20E uccide tutti i sacerdoti dei luoghi alti che sono lì presso gli altari, e brucia le ossa di uomini su di essi, e si volta indietro verso Gerusalemme.

21E il re comanda a tutto il popolo, dicendo: «Celebrate la Pasqua al Signore vostro Dio, come è scritto in questo libro dell'alleanza.»

22Certamente non è mai stata fatta una Pasqua come questa dai giorni dei giudici che giudicavano Israele, neppure durante tutti i giorni dei re d'Israele, e dei re di Giuda;

23ma nel diciottesimo anno del re Giosia, questa Pasqua è stata celebrata al Signore in Gerusalemme.

24E inoltre, coloro che hanno spiriti familiari, e gli indovini, e i terafim, e gli idoli, e tutte le abominazioni che erano viste nella terra di Giuda, e in Gerusalemme, Giosia le ha tolte, per stabilire le parole della legge che sono scritte nel libro che il sacerdote Chilchia ha trovato nella casa del Signore.

25E non c'è stato prima di lui un re che si sia volto al Signore con tutto il cuore, e con tutta l'anima, e con tutta la forza, secondo tutta la legge di Mosè, e dopo di lui non se n'è alzato uno simile a lui.

26Soltanto il Signore non ha distolto l'ardore della Sua grande ira, con la quale la Sua ira si è accesa contro Giuda, a causa di tutte le provocazioni con le quali Manasse Lo ha provocato,

27e il Signore dice: «Anche Giuda tolgo di mezzo dalla Mia presenza, come ho tolto Israele, e ho rigettato questa città che ho scelto -- Gerusalemme, e la casa della quale ho detto: Il Mio nome è lì.»

28E il resto delle cose di Giosia, e tutto ciò che ha fatto, non sono scritti nel libro delle Cronache dei re di Giuda?

29Nei suoi giorni il Faraone Necao re d'Egitto è venuto contro il re d'Assiria, presso il fiume Eufrate, e il re Giosia esce per andargli incontro, e questi lo mette a morte a Meghiddo, quando lo vede.

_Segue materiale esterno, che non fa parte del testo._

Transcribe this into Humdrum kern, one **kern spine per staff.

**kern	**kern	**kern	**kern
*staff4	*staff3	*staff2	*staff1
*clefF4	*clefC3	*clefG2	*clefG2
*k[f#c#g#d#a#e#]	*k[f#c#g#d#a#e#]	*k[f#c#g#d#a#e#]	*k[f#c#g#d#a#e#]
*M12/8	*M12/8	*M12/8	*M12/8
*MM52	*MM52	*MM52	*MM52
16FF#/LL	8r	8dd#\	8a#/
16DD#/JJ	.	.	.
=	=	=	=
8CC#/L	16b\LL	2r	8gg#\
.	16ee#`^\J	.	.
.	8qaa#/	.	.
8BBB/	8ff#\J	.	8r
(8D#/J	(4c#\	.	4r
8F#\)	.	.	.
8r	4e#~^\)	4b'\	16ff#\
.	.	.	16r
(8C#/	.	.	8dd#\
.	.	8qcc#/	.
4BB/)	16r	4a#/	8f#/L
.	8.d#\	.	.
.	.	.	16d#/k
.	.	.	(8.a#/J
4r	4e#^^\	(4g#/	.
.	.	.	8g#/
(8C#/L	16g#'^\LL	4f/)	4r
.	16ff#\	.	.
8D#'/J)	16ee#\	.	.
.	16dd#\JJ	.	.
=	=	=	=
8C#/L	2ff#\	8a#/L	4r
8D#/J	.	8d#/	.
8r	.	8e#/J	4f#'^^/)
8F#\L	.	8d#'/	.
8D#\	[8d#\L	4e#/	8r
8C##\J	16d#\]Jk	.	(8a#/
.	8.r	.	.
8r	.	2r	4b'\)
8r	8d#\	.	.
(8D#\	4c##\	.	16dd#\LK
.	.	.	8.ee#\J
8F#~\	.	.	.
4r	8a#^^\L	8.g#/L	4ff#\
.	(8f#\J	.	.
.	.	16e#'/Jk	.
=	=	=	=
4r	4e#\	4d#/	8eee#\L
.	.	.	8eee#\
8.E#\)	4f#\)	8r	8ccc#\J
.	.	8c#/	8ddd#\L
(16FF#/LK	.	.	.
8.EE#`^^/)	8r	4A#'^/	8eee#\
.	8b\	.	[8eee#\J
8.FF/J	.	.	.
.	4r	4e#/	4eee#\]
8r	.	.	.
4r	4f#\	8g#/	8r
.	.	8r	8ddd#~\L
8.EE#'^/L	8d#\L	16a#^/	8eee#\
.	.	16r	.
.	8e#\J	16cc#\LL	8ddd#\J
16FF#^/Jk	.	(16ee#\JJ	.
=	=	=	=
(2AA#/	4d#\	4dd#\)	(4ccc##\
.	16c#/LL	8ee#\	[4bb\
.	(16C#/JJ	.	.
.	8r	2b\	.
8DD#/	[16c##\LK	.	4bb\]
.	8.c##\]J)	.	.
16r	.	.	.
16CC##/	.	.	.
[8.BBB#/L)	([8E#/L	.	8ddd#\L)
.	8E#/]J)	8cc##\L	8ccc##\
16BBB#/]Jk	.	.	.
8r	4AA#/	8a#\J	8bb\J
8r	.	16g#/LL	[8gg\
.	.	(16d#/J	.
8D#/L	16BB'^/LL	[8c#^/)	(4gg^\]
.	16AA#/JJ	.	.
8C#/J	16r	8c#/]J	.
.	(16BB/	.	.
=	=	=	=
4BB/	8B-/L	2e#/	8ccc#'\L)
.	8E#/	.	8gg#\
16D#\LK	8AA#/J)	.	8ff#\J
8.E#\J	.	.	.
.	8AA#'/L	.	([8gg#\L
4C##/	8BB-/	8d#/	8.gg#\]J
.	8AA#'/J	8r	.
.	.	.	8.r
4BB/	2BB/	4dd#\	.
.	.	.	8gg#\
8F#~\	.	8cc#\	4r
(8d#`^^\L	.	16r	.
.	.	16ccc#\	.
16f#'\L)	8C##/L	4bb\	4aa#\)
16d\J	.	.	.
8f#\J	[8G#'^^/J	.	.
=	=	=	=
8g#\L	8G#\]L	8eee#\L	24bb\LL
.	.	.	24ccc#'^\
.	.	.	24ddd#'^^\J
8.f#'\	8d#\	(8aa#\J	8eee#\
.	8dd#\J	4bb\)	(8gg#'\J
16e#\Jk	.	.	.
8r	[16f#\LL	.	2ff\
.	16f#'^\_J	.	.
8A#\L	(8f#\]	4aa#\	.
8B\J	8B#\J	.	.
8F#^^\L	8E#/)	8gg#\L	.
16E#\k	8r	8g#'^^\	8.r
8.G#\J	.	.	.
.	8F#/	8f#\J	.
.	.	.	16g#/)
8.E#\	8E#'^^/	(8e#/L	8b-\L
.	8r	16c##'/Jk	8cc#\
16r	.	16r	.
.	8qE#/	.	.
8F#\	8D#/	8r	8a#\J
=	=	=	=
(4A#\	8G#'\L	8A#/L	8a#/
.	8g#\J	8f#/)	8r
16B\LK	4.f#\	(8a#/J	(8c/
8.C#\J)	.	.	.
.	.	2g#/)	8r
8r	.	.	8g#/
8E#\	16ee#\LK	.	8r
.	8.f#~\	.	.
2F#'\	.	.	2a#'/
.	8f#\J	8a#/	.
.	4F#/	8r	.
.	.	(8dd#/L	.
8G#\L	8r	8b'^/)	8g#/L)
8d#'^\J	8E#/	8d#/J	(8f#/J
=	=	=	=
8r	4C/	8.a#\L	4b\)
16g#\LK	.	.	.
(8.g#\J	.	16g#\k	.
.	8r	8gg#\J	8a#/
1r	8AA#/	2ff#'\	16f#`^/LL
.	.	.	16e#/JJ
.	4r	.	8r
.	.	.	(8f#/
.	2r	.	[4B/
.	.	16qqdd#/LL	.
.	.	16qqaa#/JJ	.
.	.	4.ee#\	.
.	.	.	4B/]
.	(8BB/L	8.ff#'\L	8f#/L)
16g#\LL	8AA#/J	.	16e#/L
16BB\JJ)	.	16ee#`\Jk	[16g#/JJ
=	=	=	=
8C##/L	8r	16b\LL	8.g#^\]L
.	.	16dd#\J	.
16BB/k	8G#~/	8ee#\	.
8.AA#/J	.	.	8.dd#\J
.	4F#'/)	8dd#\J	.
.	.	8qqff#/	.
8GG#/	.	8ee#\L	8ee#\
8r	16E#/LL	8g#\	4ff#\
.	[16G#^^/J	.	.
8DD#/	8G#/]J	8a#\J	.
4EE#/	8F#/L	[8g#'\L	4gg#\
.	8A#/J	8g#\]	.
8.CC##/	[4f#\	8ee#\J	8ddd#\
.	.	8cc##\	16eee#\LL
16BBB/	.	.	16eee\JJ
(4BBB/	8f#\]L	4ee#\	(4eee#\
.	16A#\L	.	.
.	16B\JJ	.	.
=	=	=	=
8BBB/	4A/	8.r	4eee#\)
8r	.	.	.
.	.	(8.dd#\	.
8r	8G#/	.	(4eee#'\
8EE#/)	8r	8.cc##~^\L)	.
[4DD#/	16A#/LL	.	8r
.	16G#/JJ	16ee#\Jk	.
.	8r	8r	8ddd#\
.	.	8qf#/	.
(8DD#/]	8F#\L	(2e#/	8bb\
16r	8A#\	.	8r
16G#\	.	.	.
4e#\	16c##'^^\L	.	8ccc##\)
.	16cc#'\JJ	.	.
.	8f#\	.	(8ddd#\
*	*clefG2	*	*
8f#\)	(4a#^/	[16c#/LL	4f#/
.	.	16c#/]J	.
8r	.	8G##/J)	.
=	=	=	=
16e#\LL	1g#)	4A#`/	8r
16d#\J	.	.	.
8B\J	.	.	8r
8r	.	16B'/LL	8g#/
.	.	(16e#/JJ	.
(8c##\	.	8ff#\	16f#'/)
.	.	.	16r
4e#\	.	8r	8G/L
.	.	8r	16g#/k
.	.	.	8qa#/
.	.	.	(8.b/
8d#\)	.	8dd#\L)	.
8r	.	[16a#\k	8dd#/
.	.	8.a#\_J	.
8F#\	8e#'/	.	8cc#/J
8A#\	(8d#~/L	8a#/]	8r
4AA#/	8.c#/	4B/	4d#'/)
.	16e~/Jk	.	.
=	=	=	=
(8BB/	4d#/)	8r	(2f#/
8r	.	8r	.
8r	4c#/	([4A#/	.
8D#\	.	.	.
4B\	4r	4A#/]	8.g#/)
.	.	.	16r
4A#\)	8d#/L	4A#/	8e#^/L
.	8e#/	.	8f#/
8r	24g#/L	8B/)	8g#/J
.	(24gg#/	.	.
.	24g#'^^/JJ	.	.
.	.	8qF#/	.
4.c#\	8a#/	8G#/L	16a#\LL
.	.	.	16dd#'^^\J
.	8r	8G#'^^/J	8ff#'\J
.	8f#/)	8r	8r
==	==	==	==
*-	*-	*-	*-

30E i suoi servi lo fanno cavalcare morente da Meghiddo, e lo portano a Gerusalemme, e lo seppelliscono nella sua tomba, e il popolo della terra prende Gioachaz figlio di Giosia, e lo unge, e lo fa regnare al posto di suo padre.

31Gioachaz aveva ventitre anni quando iniziò il suo regno, e ha regnato tre mesi in Gerusalemme, e il nome di sua madre è Amtal figlia di Geremia di Libna,

32e fa la cosa malvagia agli occhi del Signore, secondo tutto ciò che hanno fatto i suoi padri,

33e il Faraone Necao lo vincola a Ribla, nella terra di Hamat, dal regnare in Gerusalemme, e impone una tassa sulla terra -- cento talenti d'argento, e un talento d'oro.

34E il Faraone Necao fa regnare Eliakim figlio di Giosia al posto di Giosia suo padre, e cambia il suo nome a Gioiachim, e Gioachaz lo prende, e viene in Egitto, e muore lì.

35E Gioiachim ha dato l'argento e l'oro al Faraone; soltanto ha valutato la terra per dare l'argento al comando del Faraone; da ognuno, secondo la sua valutazione, ha esatto l'argento e l'oro dal popolo della terra, per darlo al Faraone Necao.

36Gioiachim aveva venticinque anni quando iniziò il suo regno, e ha regnato undici anni in Gerusalemme, e il nome di sua madre è Zebudah figlia di Pedaia di Ruma,

37e fa la cosa malvagia agli occhi del Signore, secondo tutto ciò che hanno fatto i suoi padri.